Giggle for Girls app founder Sall Grover is taking her fight against a Federal Court ruling to Australia’s highest court after losing a landmark discrimination case brought by biological male Roxanne Tickle.
The Federal Court ruled in May that Grover breached the Sex Discrimination Act by removing Tickle from her platform because of gender identity. Although an AI software test designed to filter out male users originally cleared access to Tickle, Grover personally removed Tickle’s profile in 2021 and denied further access.
The court found this amounted to direct discrimination under Section 22 of the Sex Discrimination Act, which prevents a person being discriminated against on the grounds of gender, when they are being provided goods and/or services. Grover was ordered to pay $20,000 in damages and $50,000 in court costs.

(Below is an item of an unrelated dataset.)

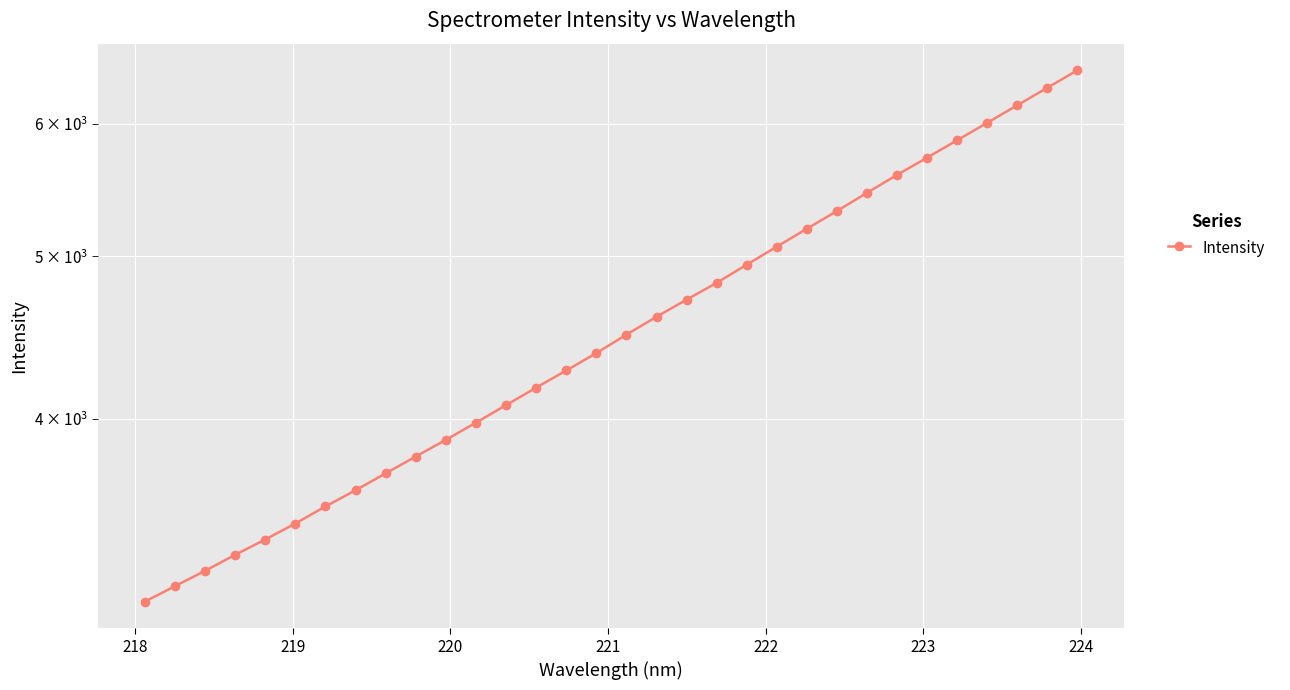

What is the sum of all values?

145896.1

Grover says the case raises “fundamental questions” about the legal definition of “sex” and women’s rights to female-only spaces. “This case is not just about one app or one individual. It is about whether women in Australia still have the right to single-sex spaces based on biological sex. Basically we are going to court to establish reality in law, which is currently missing” she told Sky News.
The case also tests how Australia’s 1890s constitution handles modern interpretations of gender identity, with the court accepting that gender identity falls under “other status” in international human rights treaties.
RCR head of legal Katie Ashby-Koppens said, “The Court accepted that sex and gender identity are different concepts, yet held a sex-based distinction unlawful. Parliament’s removal of the definitions ‘male’ and ‘female’ from the Act in 2013, means that this is not a problem that courts will resolve but that parliament has to”.